Does "collect all the membrane currents" mean that you integrated all membrane currents over the entire surface of your model cell? Because that would be necessary to check for conservation of charge (and conservation of charge is what we're discussing).
Also, you had to deal with the fact that currents generated by point processes (synaptic currents, currents injected by electrodes) are in nA (nanoamps), but membrane capacitive current and currents generated by "density mechanisms" (like the fast sodium and delayed rectifier potassium currents, H current, voltage- or ligand-gated Ca currents) are in mA/cm2. And you had to deal with the fact that NEURON's sign convention for point processes is that synaptic currents that depolarize a cell are negative, but electrode currents (currents generated by an IClamp or SEClamp) that depolarize a cell are positive.

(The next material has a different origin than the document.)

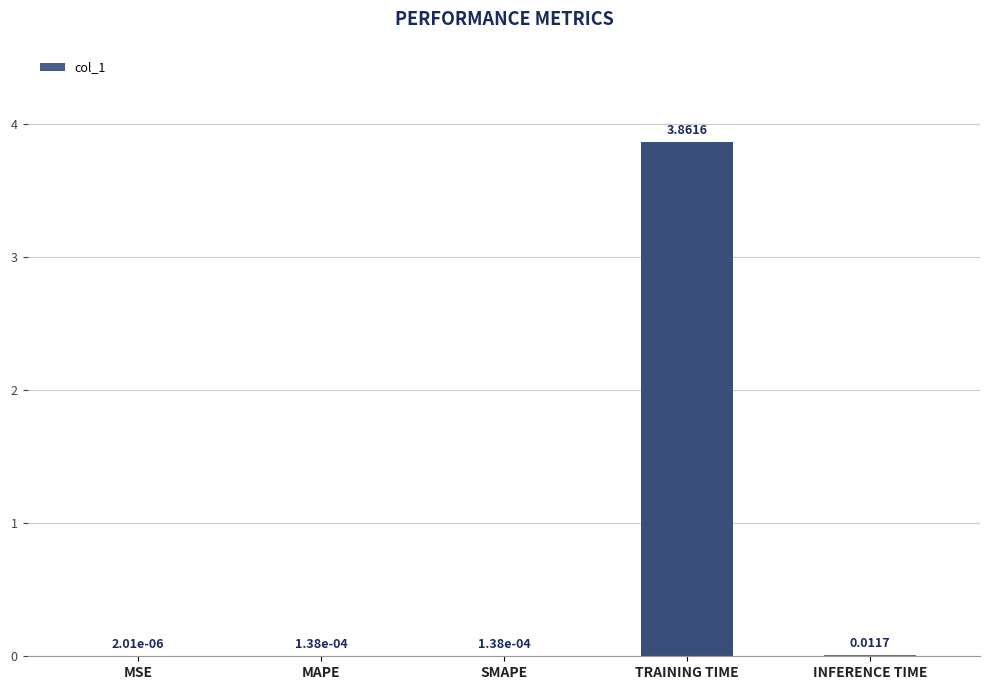

Which category has the highest value across all series?

TRAINING TIME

And you had to decide what to do about the currents generated by point processes attached to "zero area nodes" (the 0 and 1 ends of sections). If no other section is attached to the same location, just add the point process's current to the sum of currents of the segment at the 0 or 1 end (and remember to scale for units: multiply nA by 100 and divide by the segment's area in square microns, and the result is the numerical value of the current in mA/cm2). If you're dealing with a current source that is attached to the junction between two or more sections, and you are particularly interested in the extracellular potential in the vicinity of this junction, you might want to apportion the current among them according to some rule that you'll have to be ready to explain to reviewers. I'd be tempted to take a "current divider" approach based on the input impedances of the joined sections.
Here is a possible problem you may not have considered: when NEURON advances a simulation from t to t+dt using its fixed time step methods, it starts by making sure that the currents and other assigned variables (conductances etc.) are consistent with the state variables (including v) at time t, then calculates what the state variables should be at t + dt -- good so far -- but then TO SAVE TIME it doesn't update the assigned variables (conductances, currents etc.) to be consistent with the new state variables. Consequently the assigned variables are always "a bit behind" and if you try to calculate the net current at the new t, you'll be using the old conductances with the new membrane potentials, and the currents won't add up to 0. You COULD eliminate this problem by executing fcurrent() (h.fcurrent() if you're using Python); read about h.fcurrent() here
https://nrn.readthedocs.io/en/latest/py ... l#fcurrent). Or you could eliminate the problem by using any of NEURON's adaptive integrators, because the states and assigned variables are consistent after each step of adaptive integration.
I have created a toy model that illustrates many of these points (a single compartment model cell with two AlphaSynapses--one attached to the 0 end and one attached to the 0.5 location of the soma--plus some informative graphs and a simple user interface for interactive usage) and demonstrates that NEURON handles conservation of charge correctly. I'll make it available online with a bit of documentation later today.